Moving Pictures 29.08.2007
More Dean Reed - As I Knew Him
Relaxed and in his element, Dean talked a great deal about his popularity as a rockstar in Argentina. About beating out Elvis Presley on the charts with "Our Summer Romance." About his own talkshow in Buenos Aires.
In fact, he covered his whole career in private conversations and at press interviews.
When the topic of conversation shifted to radical political thought, he didn't hesitate to speak his mind. About meeting Salvador Allende and Victor Jara in Chile. About accepting an invitation to perform in Russia while attending the 1965 World Peace Conference in Helsinki. About being expelled from Argentina in 1966 for his political activism. About moving on to Italy, where he starred in 15 "spaghetti westerns" and other potboilers. About leaving Rome for East Berlin in 1973.
Unless I am very much mistaken, that Denver film festival turned out to be the watershed moment in Dean Reed's life.
For while he was there, he was getting hammered from all sides by the press and media. A local radio show questioned his American patriotism. A national publication ridiculed his singing and acting talent. The only visible support he had on the occasion was his Denver family.
And then came a phone call from a guy named Davidov in Minnesota. Marv was organizing a weekly vigil before the Honeywell Building in Minneapolis. Honeywell manufactured land mines and cluster bombs. Would Dean care to visit?
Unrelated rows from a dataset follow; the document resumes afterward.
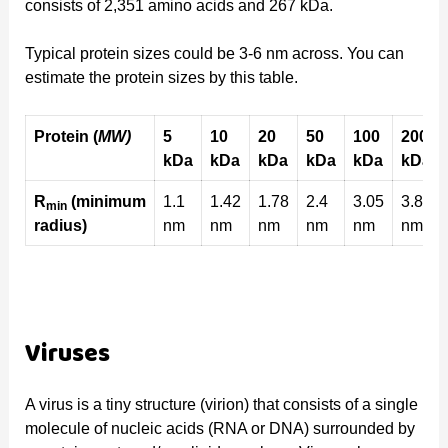
consists of 2,351 amino acids and 267 kDa.
Typical protein sizes could be 3-6 nm across. You can
estimate the protein sizes by this table.
Protein (
MW)
5
10
20
50
100
200
kDa
kDa
kDa
kDa
kDa
kDa
R
(minimum
1.1
1.42
1.78
2.4
3.05
3.84
min
radius)
nm
nm
nm
nm
nm
nm
Viruses
A virus is a tiny structure (virion) that consists of a single
molecule of nucleic acids (RNA or DNA) surrounded by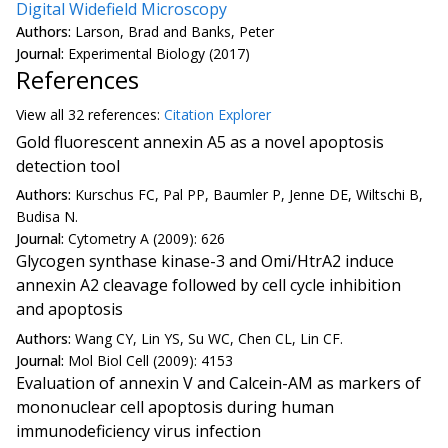
Digital Widefield Microscopy
Authors:
Larson, Brad and Banks, Peter
Journal:
Experimental Biology (2017)
References
View all
32 reference
s:
Citation Explorer
Gold fluorescent annexin A5 as a novel apoptosis
detection tool
Authors:
Kurschus FC, Pal PP, Baumler P, Jenne DE, Wiltschi B,
Budisa N.
Journal:
Cytometry A (2009): 626
Glycogen synthase kinase-3 and Omi/HtrA2 induce
annexin A2 cleavage followed by cell cycle inhibition
and apoptosis
Authors:
Wang CY, Lin YS, Su WC, Chen CL, Lin CF.
Journal:
Mol Biol Cell (2009): 4153
Evaluation of annexin V and Calcein-AM as markers of
mononuclear cell apoptosis during human
immunodeficiency virus infection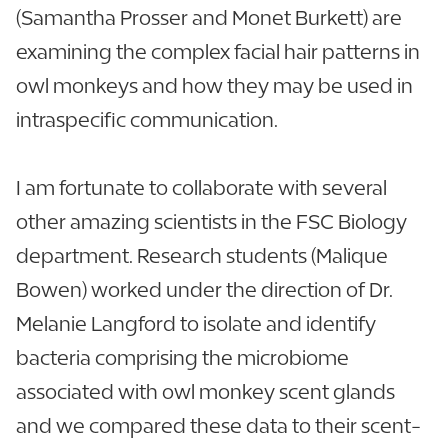
(Samantha Prosser and Monet Burkett) are
examining the complex facial hair patterns in
owl monkeys and how they may be used in
intraspecific communication.
I am fortunate to collaborate with several
other amazing scientists in the FSC Biology
department. Research students (Malique
Bowen) worked under the direction of Dr.
Melanie Langford to isolate and identify
bacteria comprising the microbiome
associated with owl monkey scent glands
and we compared these data to their scent-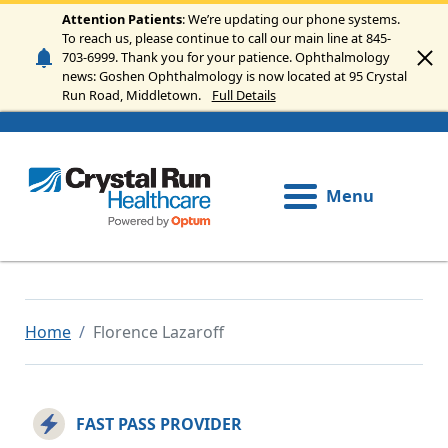
Skip to main content
Attention Patients
: We’re updating our phone systems.
To reach us, please continue to call our main line at 845-
703-6999. Thank you for your patience. Ophthalmology
news: Goshen Ophthalmology is now located at 95 Crystal
Run Road, Middletown.
Full Details
Menu
Home
Florence Lazaroff
FAST PASS PROVIDER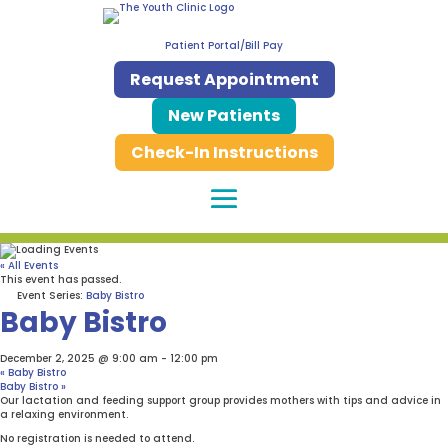
Patient Portal/Bill Pay
Request Appointment
New Patients
Check-In Instructions
« All Events
This event has passed.
Event Series:
Baby Bistro
Baby Bistro
December 2, 2025 @ 9:00 am
-
12:00 pm
«
Baby Bistro
Baby Bistro
»
Our lactation and feeding support group provides mothers with tips and advice in
a relaxing environment.
No registration is needed to attend.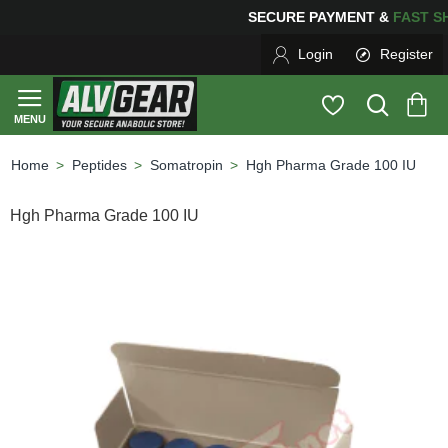
SECURE PAYMENT &
FAS
Login
Register
Peptides
Somatropin
Hgh Pharma Grade 100 IU
home
Hgh Pharma Grade 100 IU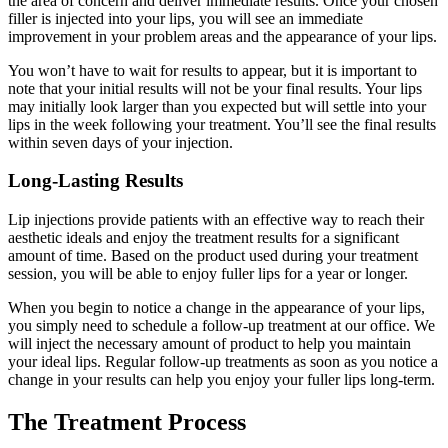
the area of concern and deliver immediate results. Once your chosen
filler is injected into your lips, you will see an immediate
improvement in your problem areas and the appearance of your lips.
You won’t have to wait for results to appear, but it is important to
note that your initial results will not be your final results. Your lips
may initially look larger than you expected but will settle into your
lips in the week following your treatment. You’ll see the final results
within seven days of your injection.
Long-Lasting Results
Lip injections provide patients with an effective way to reach their
aesthetic ideals and enjoy the treatment results for a significant
amount of time. Based on the product used during your treatment
session, you will be able to enjoy fuller lips for a year or longer.
When you begin to notice a change in the appearance of your lips,
you simply need to schedule a follow-up treatment at our office. We
will inject the necessary amount of product to help you maintain
your ideal lips. Regular follow-up treatments as soon as you notice a
change in your results can help you enjoy your fuller lips long-term.
The Treatment Process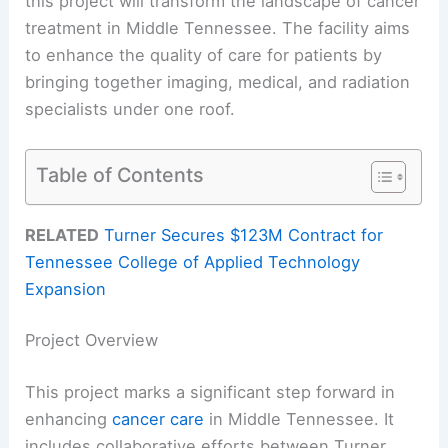
this project will transform the landscape of cancer
treatment in Middle Tennessee. The facility aims
to enhance the quality of care for patients by
bringing together imaging, medical, and radiation
specialists under one roof.
Table of Contents
RELATED
Turner Secures $123M Contract for
Tennessee College of Applied Technology
Expansion
Project Overview
This project marks a significant step forward in
enhancing
cancer care
in Middle Tennessee. It
includes collaborative efforts between Turner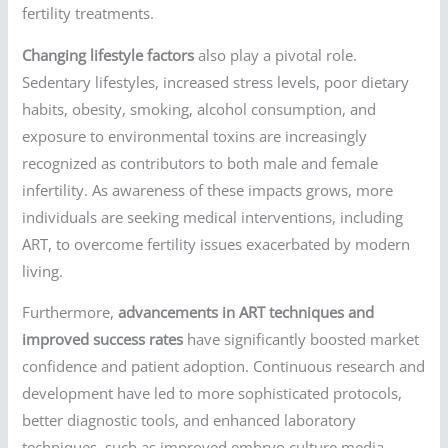
fertility treatments.
Changing lifestyle factors
also play a pivotal role.
Sedentary lifestyles, increased stress levels, poor dietary
habits, obesity, smoking, alcohol consumption, and
exposure to environmental toxins are increasingly
recognized as contributors to both male and female
infertility. As awareness of these impacts grows, more
individuals are seeking medical interventions, including
ART, to overcome fertility issues exacerbated by modern
living.
Furthermore,
advancements in ART techniques and
improved success rates
have significantly boosted market
confidence and patient adoption. Continuous research and
development have led to more sophisticated protocols,
better diagnostic tools, and enhanced laboratory
techniques, such as improved embryo culture media,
Our last meeting was in West Berlin. In late May of 1986. Shortly after my return home from the Cannes film festival. And a few weeks before his death.
Dorothea and I were attending a premiere at the Theater des Westens. When we bumped into Dean Reed and Renate Blume in the foyer, I invited them to a late dinner in a Chinese restaurant across the street. We spent an hour together chatting about his next film project: The occupation of Wounded Knee by the American Indian Movement (AIM) and the subsequent FBI siege.
No longer Wounded Knee — but now Bloody Heart — the production had changed titles and was going through a final rewrite. Together with Günter Reisch, who was to codirect. Dean Reed in the role of the American photographer Dave Miller. Renate Blume as the Mexican journalist Jane Gonzales.
Dean didn't look depressed at all. And hardly a suicide case. But then who really knows what goes in the mind of a radical rockstar? They live on a different planet than the rest of us.
Günter Reisch stopped by while I was putting the final touches on this blog for MPM. He handed me the last rewrite of the screenplay for the Bloody Heart project. To be produced by the DEFA-Studio in East Germany.
Fascinating reading. A different image of Dean Reed than seen in his previous films. A whiff of Robert Jordan, the Hemingway antihero in For Whom the Bell Tolls.
He also confirmed that location shooting in Kirghizstan had been subsequently approved by the Soviet Union. A Soviet coproduction was also possible. And photos in his dossier also show that Central Asian actors do bear a close resemblance to the Dakota Sioux.
The approval, however, came too late.